Provided information Start Marker

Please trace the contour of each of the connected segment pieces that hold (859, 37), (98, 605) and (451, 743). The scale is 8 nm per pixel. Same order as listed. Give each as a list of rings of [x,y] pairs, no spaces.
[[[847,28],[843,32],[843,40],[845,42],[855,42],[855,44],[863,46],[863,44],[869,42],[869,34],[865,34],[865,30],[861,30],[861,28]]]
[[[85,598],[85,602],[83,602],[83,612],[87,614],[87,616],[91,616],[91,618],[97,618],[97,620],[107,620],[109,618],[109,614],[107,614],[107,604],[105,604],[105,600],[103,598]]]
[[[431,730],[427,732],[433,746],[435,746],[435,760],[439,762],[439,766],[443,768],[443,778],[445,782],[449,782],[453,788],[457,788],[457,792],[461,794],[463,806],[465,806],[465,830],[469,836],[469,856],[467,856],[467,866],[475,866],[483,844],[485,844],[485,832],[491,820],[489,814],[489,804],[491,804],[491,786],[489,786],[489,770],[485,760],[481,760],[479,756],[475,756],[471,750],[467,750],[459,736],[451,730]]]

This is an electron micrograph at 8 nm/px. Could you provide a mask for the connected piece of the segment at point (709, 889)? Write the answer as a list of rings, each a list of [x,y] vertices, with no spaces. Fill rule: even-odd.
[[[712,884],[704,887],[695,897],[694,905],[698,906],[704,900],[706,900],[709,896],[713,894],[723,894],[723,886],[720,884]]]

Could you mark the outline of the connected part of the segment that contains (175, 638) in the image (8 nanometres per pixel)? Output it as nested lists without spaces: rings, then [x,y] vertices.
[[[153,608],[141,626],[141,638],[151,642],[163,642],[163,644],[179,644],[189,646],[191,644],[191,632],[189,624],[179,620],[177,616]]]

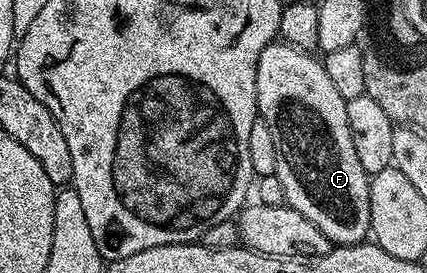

Provided information End Marker

Begin at the line with "This is an electron" and end at the last line of the data above. Reproduce those lines exactly, but not the pictures.

This is an electron micrograph at 8 nm/px. Could you provide a mask for the connected piece of the segment at point (709, 889)? Write the answer as a list of rings, each a list of [x,y] vertices, with no spaces. Fill rule: even-odd.
[[[712,884],[704,887],[695,897],[694,905],[698,906],[704,900],[706,900],[709,896],[713,894],[723,894],[723,886],[720,884]]]

Could you mark the outline of the connected part of the segment that contains (175, 638) in the image (8 nanometres per pixel)? Output it as nested lists without spaces: rings, then [x,y] vertices.
[[[153,608],[141,626],[141,638],[151,642],[163,642],[163,644],[179,644],[189,646],[191,644],[191,632],[189,624],[179,620],[177,616]]]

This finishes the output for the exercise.